Editor’s note: With yesterday’s appellate ruling prolonging the Prospect Park West case, Streetsblog is running a refresher on the how the well-connected gang of bike lane opponents waged their assault against a popular and effective street safety project. This is the fifth installment from the six-part NBBL Files.
This piece originally ran on November 10, 2011.
This is the fifth post in a series examining the tactics employed by opponents of the Prospect Park West redesign. Read the first, second, third, and fourth installments.
For a few months in the beginning of 2011, hardly a day went by without some political figure or media pundit inveighing against bike lanes and the Department of Transportation. The attackers ran the gamut from Staten Island Republicans to Democrats holding citywide office, from tabloid editorial boards to columnists for highbrow glossy mags. The story swirling in the middle of it all surrounded a bike lane about a mile long on Brooklyn’s Prospect Park West, which had the backing of most local residents but irritated some powerful neighbors.

PPW bike lane opponents including former deputy mayor Norman Steisel, left, met with Public Advocate Bill de Blasio in February. A month later De Blasio sent a letter to NYC DOT criticizing the agency's evaluation of bike, bus, and pedestrian projects.
Even the most rational observer had to question, at times, whether the multi-pronged attack on the city’s bike policy was really a coincidence. And it turns out that in fact, the self-proclaimed “Neighbors for Better Bike Lanes” had several previously unreported connections to the bikelash of 2011, according to email communications obtained by Streetsblog via freedom of information request.

Former DOT commissioner Iris Weinshall and former NYC personnel director Bob Linn tried to trade on their contacts inside the Bloomberg administration to undermine the PPW bike lane and NYC DOT.
In some cases, NBBL joined up with other bike lane foes after observing them from afar. In others, they had a direct hand in ginning up bad press for bike lanes and DOT. Sometimes they got what they wanted out of their political and media connections. Other times their gambits seemingly went nowhere. And on occasion their efforts completely backfired. We’ll explore these connections in two posts: This one deals with their political and professional contacts, and the next one with their media contacts.
The picture that emerges of NBBL’s behind-the-scenes lobbying contrasts starkly with the process that led up to the installation of the PPW bike lane. While the neighborhood advocates and civic groups who supported the bike lane gathered signatures and helped shepherd the project through the community board process, the opponents traded on their extensive Rolodexes and high-level connections to undermine the bike lane in a secretive and sophisticated campaign.

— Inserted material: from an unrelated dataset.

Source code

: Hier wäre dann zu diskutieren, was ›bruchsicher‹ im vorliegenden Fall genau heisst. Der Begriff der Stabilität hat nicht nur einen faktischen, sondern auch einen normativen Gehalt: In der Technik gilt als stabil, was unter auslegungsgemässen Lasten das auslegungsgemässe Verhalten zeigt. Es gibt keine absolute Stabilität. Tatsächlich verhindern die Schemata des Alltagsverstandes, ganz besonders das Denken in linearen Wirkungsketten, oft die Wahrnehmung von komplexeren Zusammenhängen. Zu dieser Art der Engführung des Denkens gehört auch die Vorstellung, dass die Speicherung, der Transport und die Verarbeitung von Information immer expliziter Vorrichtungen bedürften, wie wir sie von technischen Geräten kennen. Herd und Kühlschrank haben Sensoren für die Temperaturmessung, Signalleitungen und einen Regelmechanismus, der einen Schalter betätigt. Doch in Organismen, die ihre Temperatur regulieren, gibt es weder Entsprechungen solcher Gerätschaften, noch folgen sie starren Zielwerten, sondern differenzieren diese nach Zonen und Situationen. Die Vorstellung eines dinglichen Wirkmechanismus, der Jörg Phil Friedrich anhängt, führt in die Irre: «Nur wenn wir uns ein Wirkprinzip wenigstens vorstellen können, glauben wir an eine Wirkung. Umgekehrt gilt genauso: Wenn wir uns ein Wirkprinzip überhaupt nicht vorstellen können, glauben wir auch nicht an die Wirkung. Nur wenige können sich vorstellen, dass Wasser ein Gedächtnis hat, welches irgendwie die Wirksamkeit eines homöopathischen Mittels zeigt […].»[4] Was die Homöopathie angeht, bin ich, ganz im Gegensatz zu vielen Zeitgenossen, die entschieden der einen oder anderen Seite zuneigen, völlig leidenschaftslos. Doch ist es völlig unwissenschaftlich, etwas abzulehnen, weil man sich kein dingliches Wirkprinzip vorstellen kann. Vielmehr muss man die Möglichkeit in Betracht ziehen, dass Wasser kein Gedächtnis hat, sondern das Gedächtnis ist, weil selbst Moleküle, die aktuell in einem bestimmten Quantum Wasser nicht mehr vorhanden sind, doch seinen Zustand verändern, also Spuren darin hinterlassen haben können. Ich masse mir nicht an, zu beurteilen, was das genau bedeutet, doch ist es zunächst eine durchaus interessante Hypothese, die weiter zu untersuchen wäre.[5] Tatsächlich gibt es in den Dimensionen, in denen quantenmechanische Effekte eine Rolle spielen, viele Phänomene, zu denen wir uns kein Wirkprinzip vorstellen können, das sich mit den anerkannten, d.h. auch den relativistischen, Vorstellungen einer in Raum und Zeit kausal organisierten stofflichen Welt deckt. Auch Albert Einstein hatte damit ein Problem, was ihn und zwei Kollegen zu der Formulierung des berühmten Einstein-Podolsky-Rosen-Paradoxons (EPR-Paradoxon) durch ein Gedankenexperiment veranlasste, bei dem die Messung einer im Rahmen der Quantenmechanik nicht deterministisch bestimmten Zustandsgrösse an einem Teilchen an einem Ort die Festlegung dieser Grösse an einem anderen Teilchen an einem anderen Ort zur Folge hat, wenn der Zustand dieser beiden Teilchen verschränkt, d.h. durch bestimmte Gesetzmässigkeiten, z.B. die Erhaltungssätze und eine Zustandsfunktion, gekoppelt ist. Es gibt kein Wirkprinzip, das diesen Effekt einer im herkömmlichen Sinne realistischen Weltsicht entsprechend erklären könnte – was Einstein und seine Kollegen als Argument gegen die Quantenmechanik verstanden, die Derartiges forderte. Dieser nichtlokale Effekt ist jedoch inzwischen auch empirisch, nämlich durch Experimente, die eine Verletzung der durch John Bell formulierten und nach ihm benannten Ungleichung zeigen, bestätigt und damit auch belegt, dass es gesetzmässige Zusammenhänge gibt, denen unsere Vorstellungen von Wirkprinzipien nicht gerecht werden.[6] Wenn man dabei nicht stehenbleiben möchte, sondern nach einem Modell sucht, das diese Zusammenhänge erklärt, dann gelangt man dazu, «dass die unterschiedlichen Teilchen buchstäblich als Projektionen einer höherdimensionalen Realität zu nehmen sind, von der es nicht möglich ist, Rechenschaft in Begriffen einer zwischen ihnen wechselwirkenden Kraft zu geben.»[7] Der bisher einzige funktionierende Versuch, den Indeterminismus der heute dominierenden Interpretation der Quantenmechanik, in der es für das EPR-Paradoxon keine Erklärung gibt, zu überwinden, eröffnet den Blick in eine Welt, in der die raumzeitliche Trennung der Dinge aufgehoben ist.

Two major NBBL players should be familiar if you’ve been following the story: Iris Weinshall, former DOT commissioner and wife of United States Senator Chuck Schumer; and Norman Steisel, sanitation commissioner for Ed Koch and first deputy mayor under David Dinkins. The constellation of former city bureaucrats who put their government contacts to use opposing the Prospect Park West bike lane also includes Bob Linn, city personnel director under Koch, and Connie Christensen, a former arts commissioner.
Note: Streetsblog has already covered NBBL connections to Senator Chuck Schumer, former deputy mayor and Gibson Dunn partner Randy Mastro, City Council Transportation Committee Chair Jimmy Vacca, and Brooklyn Borough President Marty Markowitz. They are for the most part not included in this piece.
NBBL Spoke With the Public Advocate, City Council Members, Borough Presidents and City Hall About PPW Lane
NBBL leaders Steisel, Louise Hainline, and Lois Carswell, as well as their attorney, Jim Walden, attended a meeting with Public Advocate Bill de Blasio on February 9 (Weinshall was out of town). The meeting was “to discuss bike strategy” according to a confirmation message from de Blasio scheduler Ellyn Canfield Nealon. De Blasio’s office has not returned an inquiry about who called the meeting and what was discussed.
One month after that meeting, however, de Blasio sent a letter to Janette Sadik-Khan calling DOT’s evaluations of its own projects, including of the PPW lane, “rubber stamps.” Impugning the integrity of DOT’s project evaluations echoes a major theme in the NBBL lawsuit. The Post picked up de Blasio’s letter a week later, when DOT publicly abandoned plans for the 34th Street separated busway.